About Mercer University School of Medicine (Macon, Savannah and Columbus)
Mercer University’s School of Medicine was established in 1982 to educate physicians and health professionals to meet the primary care and health care needs of rural and medically underserved areas of Georgia. Today, more than 60 percent of graduates currently practice in the state of Georgia, and of those, more than 80 percent are practicing in rural or medically underserved areas of Georgia. Mercer medical students benefit from a problem-based medical education program that provides early patient care experiences.

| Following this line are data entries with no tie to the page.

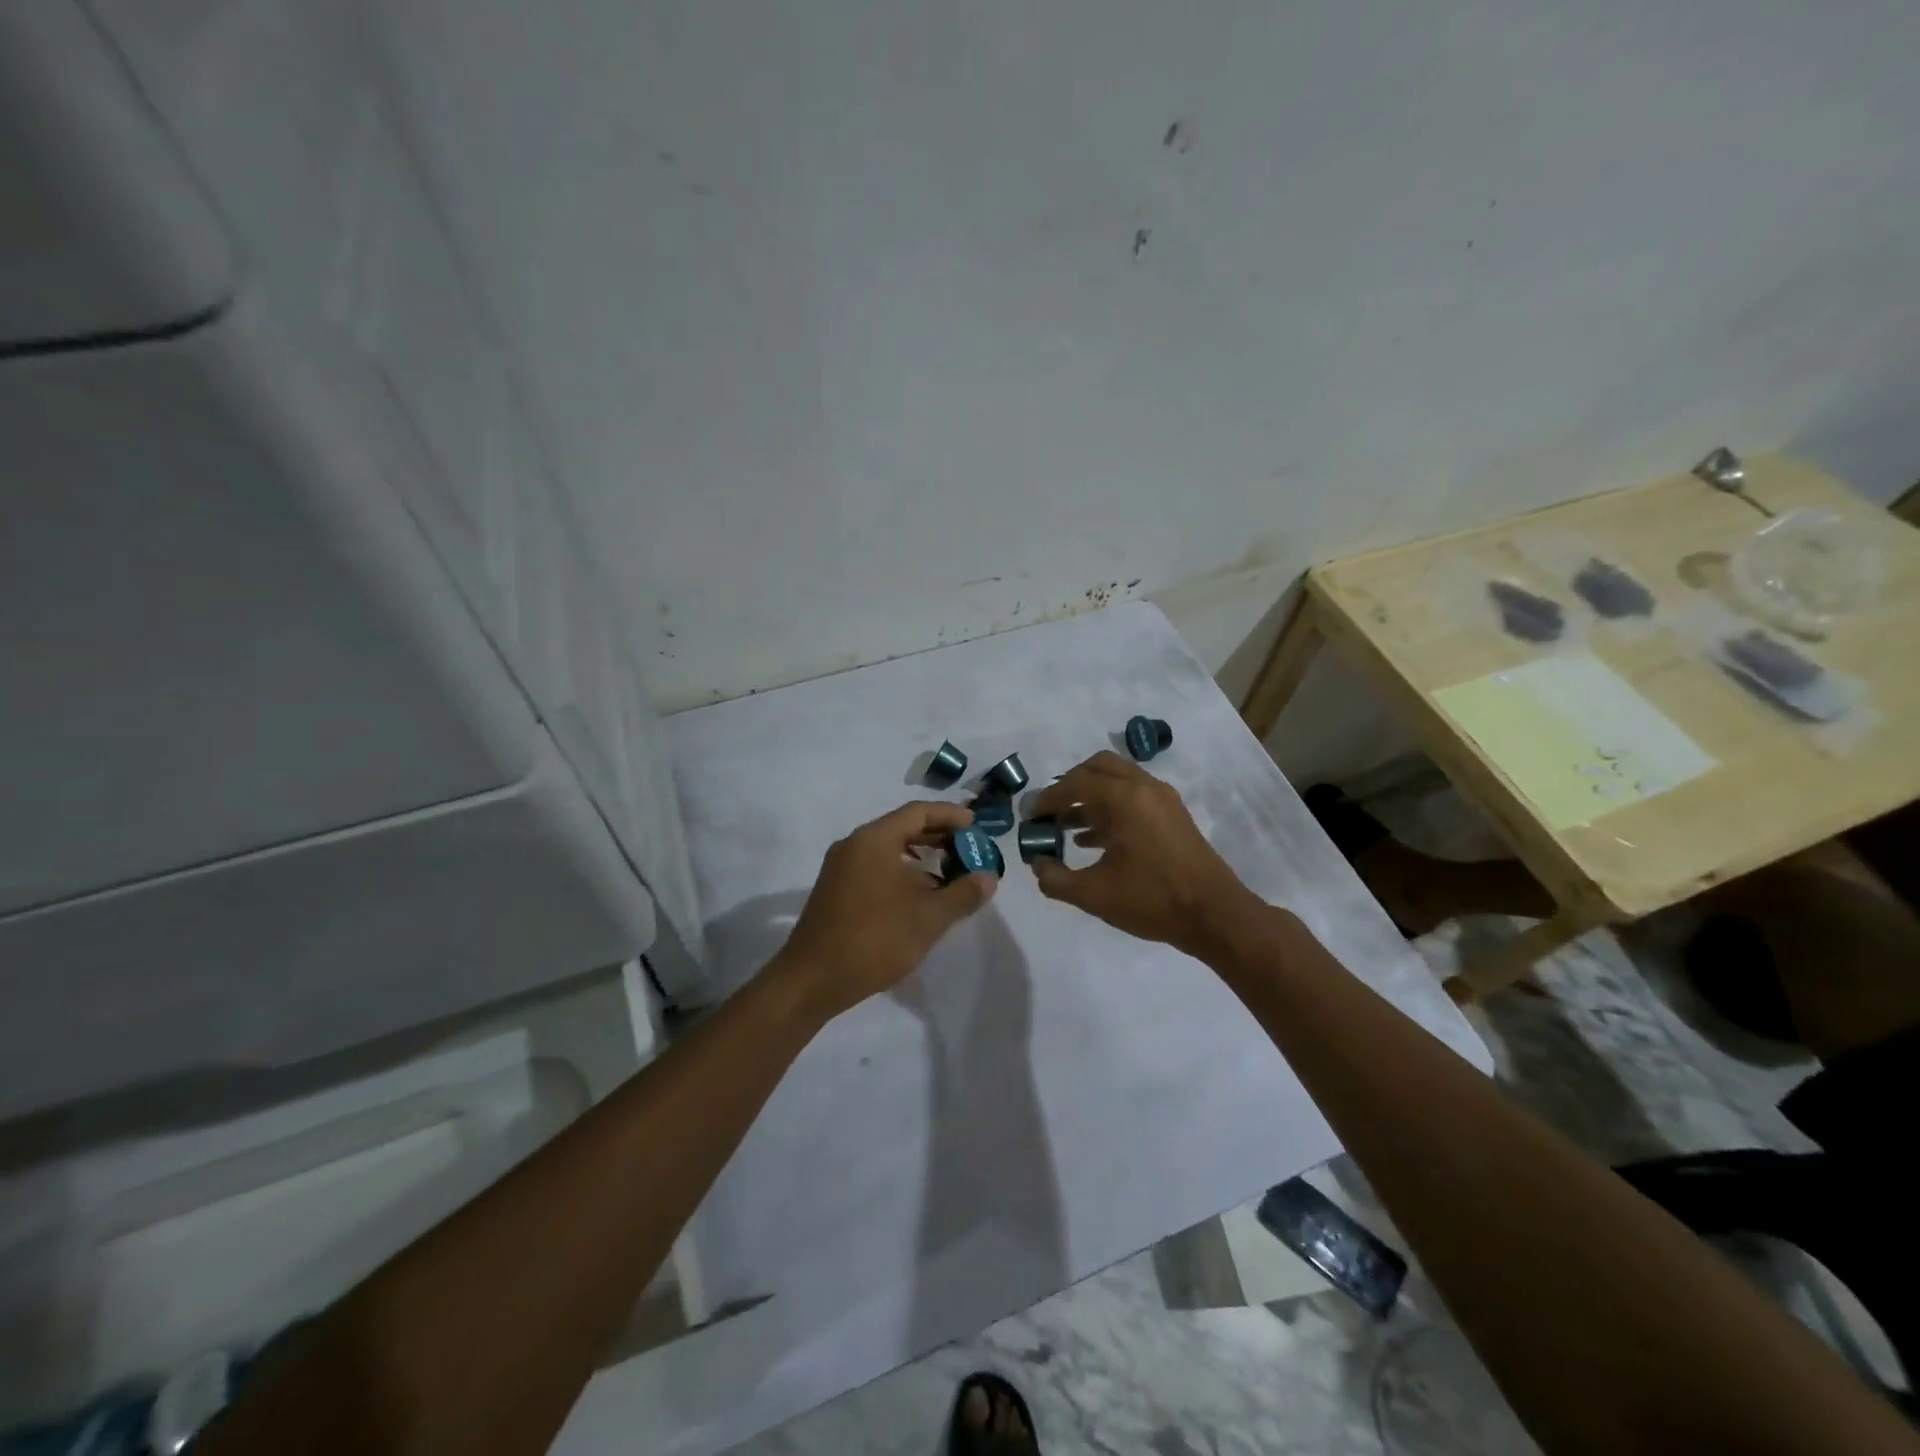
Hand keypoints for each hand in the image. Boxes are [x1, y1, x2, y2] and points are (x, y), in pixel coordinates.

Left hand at [776, 801, 996, 1020]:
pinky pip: (876, 868)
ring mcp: (841, 868)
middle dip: (939, 837)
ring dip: (922, 858)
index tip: (976, 826)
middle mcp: (854, 845)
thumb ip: (963, 894)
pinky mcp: (836, 891)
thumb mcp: (929, 917)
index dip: (950, 816)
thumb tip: (988, 877)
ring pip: (889, 850)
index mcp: (874, 839)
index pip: (918, 812)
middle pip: (903, 828)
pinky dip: (902, 873)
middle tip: (969, 850)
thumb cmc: (874, 939)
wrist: (811, 980)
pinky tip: (920, 897)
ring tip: (951, 875)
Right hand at [1027, 751, 1257, 955]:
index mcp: (1125, 799)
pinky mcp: (1173, 815)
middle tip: (1051, 811)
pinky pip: (1133, 797)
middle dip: (1070, 786)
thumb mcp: (1094, 895)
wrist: (1215, 916)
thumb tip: (1037, 864)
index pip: (1075, 784)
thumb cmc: (1152, 900)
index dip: (1047, 799)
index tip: (1029, 816)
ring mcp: (1163, 799)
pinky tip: (1093, 841)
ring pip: (1118, 781)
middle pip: (1098, 768)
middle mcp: (1144, 788)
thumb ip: (1056, 879)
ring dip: (1090, 797)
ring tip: (1066, 828)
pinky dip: (1110, 808)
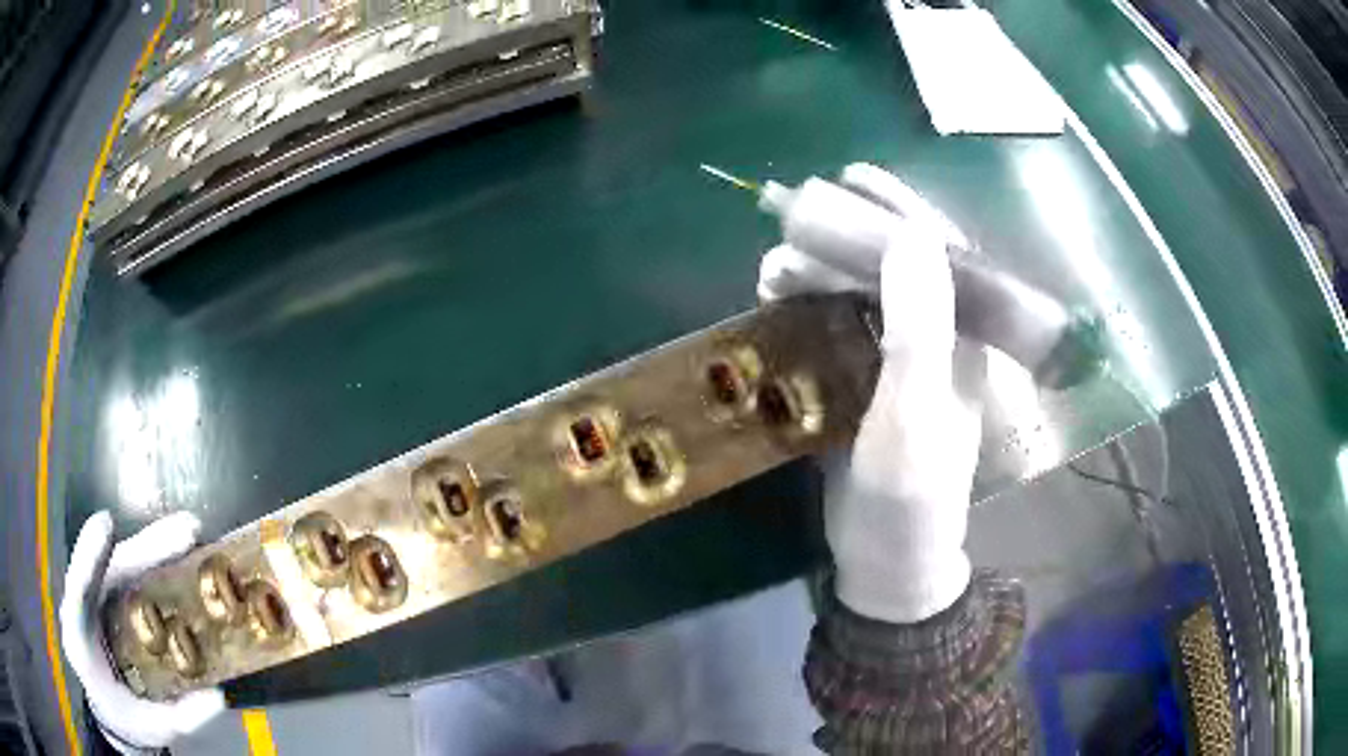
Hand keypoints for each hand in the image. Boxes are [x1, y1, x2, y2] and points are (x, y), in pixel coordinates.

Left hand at [60, 511, 225, 750]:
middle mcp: (84, 605)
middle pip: (109, 568)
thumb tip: (216, 695)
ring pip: (120, 565)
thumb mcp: (151, 727)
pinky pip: (129, 575)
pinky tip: (181, 554)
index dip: (90, 556)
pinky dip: (154, 561)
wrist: (111, 715)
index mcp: (80, 638)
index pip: (80, 591)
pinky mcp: (110, 598)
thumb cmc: (125, 719)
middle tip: (186, 530)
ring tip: (191, 533)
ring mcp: (97, 598)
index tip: (106, 524)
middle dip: (145, 547)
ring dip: (154, 547)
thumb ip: (179, 715)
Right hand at [759, 164, 984, 623]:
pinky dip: (806, 310)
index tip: (850, 177)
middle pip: (893, 268)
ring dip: (818, 273)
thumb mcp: (916, 412)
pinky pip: (836, 329)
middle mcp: (936, 341)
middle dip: (844, 239)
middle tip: (789, 225)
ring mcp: (898, 364)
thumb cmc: (911, 496)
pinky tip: (775, 305)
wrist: (888, 563)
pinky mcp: (864, 386)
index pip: (938, 253)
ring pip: (860, 296)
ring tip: (771, 269)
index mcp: (963, 340)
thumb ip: (920, 326)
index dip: (897, 209)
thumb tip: (910, 233)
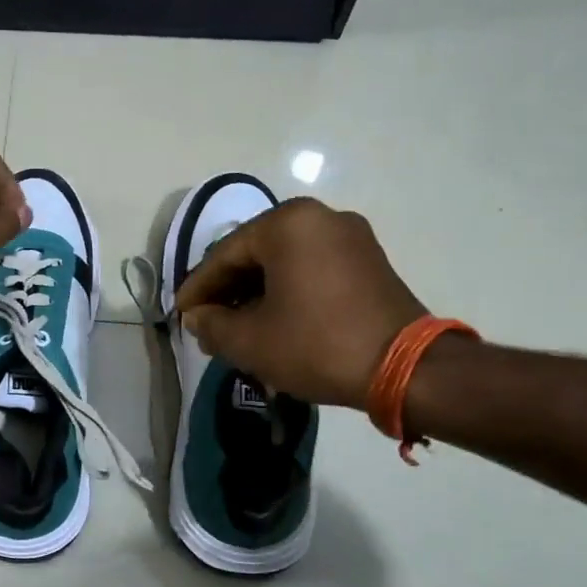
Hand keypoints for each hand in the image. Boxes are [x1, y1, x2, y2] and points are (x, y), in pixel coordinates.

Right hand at [173, 199, 425, 408]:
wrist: (406, 369)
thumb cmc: (317, 344)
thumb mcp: (250, 340)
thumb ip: (212, 324)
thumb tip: (197, 317)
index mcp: (287, 224)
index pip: (225, 255)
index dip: (198, 288)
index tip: (180, 314)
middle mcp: (320, 217)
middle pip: (255, 254)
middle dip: (227, 291)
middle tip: (206, 323)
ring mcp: (350, 236)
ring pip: (284, 262)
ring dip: (256, 293)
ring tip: (236, 328)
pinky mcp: (369, 260)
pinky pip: (312, 268)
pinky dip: (287, 291)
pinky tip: (272, 320)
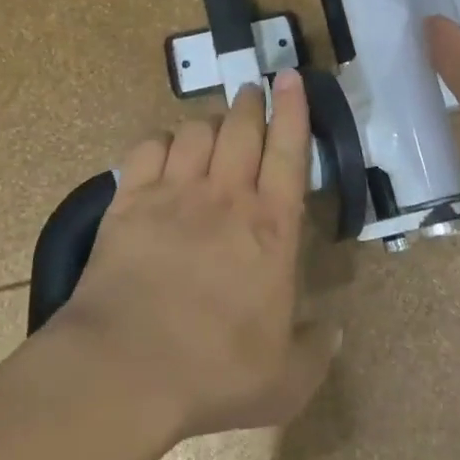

Such an academic environment fosters the early development of clinical problem-solving and instills in each student an awareness of the place of the basic medical sciences in medical practice. The School opened a full four-year campus in Savannah in 2008 at Memorial University Medical Center. In 2012, the School began offering clinical education for third- and fourth-year medical students in Columbus. Following their second year, students participate in core clinical clerkships at the School’s primary teaching hospitals: Medical Center, Navicent Health in Macon; Memorial University Medical Center in Savannah; and The Medical Center and St. Francis Hospital in Columbus. The School also offers master’s degrees in family therapy, preclinical sciences and biomedical sciences and a Ph.D. in rural health sciences.